══ SOURCE INFORMATION ══

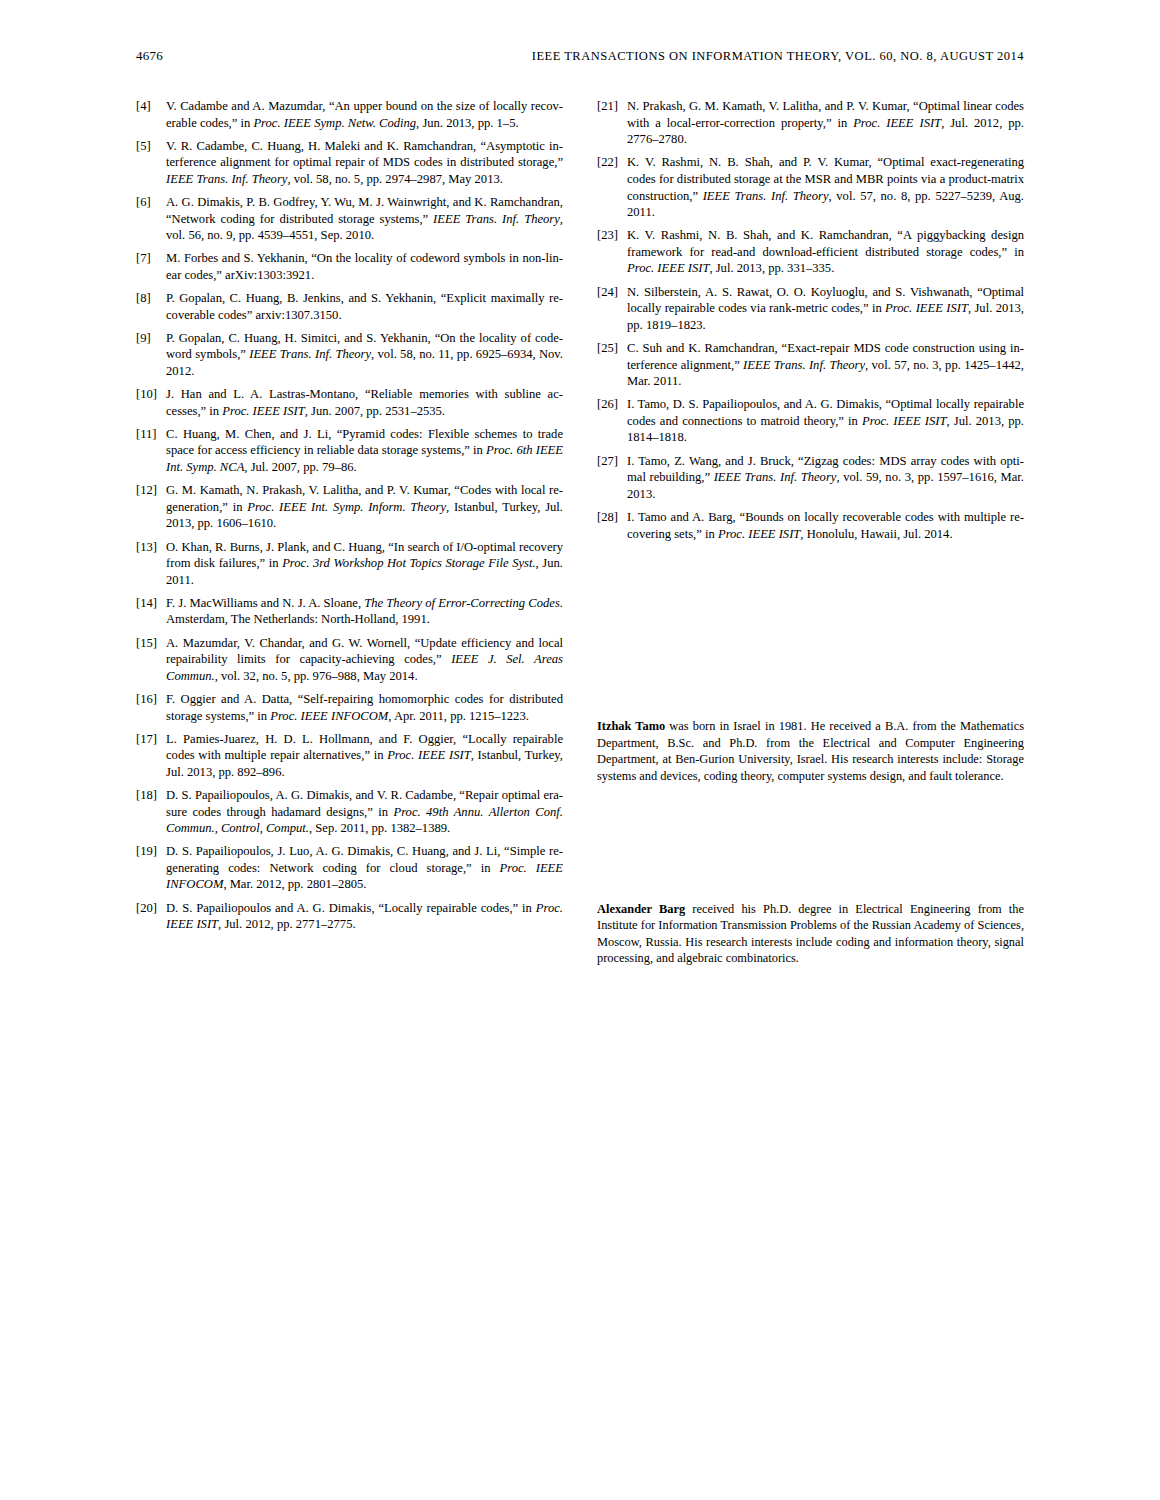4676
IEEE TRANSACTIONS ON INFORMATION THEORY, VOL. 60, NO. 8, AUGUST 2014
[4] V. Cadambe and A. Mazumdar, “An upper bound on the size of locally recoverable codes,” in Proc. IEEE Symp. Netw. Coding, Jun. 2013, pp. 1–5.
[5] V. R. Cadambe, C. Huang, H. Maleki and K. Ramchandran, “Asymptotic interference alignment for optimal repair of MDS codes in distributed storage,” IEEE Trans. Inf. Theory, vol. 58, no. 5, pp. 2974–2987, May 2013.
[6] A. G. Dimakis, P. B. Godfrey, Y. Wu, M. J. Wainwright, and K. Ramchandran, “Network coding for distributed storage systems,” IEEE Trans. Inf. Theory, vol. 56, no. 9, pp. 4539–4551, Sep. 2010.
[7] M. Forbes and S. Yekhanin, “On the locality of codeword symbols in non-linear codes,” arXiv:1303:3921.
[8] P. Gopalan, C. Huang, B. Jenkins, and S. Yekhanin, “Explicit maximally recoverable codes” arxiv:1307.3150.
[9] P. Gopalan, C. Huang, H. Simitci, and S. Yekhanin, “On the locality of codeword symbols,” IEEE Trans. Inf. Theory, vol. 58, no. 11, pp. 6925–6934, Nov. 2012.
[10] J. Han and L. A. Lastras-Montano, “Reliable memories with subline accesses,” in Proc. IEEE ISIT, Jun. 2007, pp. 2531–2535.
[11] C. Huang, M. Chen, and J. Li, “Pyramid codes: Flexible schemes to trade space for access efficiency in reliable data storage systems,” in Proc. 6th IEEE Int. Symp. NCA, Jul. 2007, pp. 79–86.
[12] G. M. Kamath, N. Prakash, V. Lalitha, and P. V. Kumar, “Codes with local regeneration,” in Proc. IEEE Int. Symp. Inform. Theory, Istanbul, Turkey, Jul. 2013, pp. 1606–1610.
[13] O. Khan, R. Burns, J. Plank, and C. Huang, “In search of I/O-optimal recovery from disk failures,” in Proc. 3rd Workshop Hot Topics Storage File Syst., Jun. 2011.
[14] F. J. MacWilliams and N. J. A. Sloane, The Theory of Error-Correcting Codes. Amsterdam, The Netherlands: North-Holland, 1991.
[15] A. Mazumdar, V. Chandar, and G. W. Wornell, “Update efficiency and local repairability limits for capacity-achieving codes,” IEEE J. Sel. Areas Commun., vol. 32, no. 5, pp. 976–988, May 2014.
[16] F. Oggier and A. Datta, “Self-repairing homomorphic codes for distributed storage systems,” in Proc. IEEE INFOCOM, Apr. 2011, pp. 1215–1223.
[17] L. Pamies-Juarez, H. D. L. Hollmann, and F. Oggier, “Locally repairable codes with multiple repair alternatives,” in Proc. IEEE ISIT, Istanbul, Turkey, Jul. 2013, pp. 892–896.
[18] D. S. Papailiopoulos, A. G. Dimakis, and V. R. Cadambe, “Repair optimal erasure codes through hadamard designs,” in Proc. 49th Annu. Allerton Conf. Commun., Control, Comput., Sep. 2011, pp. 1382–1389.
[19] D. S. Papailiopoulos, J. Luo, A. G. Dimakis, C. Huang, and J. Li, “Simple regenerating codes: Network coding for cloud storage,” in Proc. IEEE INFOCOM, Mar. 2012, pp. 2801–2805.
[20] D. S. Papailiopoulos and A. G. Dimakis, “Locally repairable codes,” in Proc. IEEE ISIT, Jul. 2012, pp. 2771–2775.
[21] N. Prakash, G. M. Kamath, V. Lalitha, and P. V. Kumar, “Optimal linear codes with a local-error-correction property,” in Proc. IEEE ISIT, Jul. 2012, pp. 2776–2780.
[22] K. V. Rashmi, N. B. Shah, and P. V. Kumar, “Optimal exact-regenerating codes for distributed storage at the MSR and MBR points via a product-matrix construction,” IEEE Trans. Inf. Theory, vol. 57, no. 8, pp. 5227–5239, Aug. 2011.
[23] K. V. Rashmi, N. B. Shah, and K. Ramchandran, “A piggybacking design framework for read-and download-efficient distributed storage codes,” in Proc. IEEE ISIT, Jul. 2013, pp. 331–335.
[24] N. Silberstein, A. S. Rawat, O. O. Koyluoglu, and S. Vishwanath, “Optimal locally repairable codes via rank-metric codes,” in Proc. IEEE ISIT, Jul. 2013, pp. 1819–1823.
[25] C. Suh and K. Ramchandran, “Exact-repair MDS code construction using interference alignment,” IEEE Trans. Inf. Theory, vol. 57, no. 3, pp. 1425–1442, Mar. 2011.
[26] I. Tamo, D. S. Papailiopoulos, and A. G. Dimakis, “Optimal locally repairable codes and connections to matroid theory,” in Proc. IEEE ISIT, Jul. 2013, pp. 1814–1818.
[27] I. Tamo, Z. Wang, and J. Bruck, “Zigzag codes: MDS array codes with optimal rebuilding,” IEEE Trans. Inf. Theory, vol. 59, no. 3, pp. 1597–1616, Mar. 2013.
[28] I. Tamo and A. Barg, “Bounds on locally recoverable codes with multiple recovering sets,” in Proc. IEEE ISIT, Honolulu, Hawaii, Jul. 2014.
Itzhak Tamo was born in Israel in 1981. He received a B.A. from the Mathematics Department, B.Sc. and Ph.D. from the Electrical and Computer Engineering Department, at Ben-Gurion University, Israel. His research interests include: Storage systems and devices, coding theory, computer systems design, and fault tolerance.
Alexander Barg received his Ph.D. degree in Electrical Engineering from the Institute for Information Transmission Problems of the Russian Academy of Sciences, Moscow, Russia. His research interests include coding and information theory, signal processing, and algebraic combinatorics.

═══

* [TASK]: Lines of the material that contain the word "INFOCOM" are to be gathered.

* [YOUR SOLUTION]:
[16] F. Oggier and A. Datta, “Self-repairing homomorphic codes for distributed storage systems,” in Proc. IEEE INFOCOM, Apr. 2011, pp. 1215–1223.
[19] D. S. Papailiopoulos, J. Luo, A. G. Dimakis, C. Huang, and J. Li, “Simple regenerating codes: Network coding for cloud storage,” in Proc. IEEE INFOCOM, Mar. 2012, pp. 2801–2805.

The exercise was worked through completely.